■ **WRITTEN PROBLEM**
Copy out everything from the start of the rows down to the line containing "elevation (m): 1000", switching each "collectors" to "gathered by" and leaving all else unchanged.

■ **DATASET ENTRIES**
========================
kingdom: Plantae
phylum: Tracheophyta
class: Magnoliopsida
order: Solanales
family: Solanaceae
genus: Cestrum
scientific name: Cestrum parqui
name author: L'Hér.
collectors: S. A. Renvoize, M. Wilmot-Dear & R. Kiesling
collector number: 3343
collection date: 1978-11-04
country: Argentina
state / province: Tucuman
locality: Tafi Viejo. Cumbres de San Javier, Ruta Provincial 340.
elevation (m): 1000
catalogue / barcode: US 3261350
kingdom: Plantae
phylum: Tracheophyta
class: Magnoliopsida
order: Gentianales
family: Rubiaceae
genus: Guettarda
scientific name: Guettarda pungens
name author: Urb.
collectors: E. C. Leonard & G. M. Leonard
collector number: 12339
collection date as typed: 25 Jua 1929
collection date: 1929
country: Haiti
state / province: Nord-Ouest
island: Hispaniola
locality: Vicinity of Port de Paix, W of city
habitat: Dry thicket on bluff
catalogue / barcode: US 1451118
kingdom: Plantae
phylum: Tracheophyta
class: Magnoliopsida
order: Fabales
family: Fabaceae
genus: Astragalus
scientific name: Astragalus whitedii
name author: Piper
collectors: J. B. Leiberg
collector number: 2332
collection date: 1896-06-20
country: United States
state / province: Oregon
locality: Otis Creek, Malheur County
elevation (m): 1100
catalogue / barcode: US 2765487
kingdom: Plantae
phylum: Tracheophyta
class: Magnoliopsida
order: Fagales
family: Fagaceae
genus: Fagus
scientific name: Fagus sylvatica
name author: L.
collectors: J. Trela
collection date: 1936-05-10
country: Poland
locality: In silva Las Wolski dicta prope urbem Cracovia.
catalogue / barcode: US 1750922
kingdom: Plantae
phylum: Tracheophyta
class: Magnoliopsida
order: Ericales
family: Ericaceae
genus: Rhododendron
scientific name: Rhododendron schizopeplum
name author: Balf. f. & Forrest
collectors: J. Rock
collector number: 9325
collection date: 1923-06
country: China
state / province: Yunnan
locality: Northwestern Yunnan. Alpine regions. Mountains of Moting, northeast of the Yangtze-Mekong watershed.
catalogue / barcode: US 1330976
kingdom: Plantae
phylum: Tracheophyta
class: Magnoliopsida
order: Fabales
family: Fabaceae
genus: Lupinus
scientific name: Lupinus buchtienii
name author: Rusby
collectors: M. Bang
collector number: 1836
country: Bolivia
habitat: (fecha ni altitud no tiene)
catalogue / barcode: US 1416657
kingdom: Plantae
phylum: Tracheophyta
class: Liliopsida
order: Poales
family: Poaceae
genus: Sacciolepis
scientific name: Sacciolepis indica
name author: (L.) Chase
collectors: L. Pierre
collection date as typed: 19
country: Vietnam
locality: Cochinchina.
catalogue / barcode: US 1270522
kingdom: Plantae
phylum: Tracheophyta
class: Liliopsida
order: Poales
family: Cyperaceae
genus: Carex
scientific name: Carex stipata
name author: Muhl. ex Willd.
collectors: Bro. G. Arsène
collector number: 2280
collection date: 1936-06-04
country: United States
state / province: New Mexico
========================
■ **WRITTEN RESPONSE**
kingdom: Plantae
phylum: Tracheophyta
class: Magnoliopsida
order: Solanales
family: Solanaceae
genus: Cestrum
scientific name: Cestrum parqui
name author: L'Hér.
gathered by: S. A. Renvoize, M. Wilmot-Dear & R. Kiesling
collector number: 3343
collection date: 1978-11-04
country: Argentina
state / province: Tucuman
locality: Tafi Viejo. Cumbres de San Javier, Ruta Provincial 340.
elevation (m): 1000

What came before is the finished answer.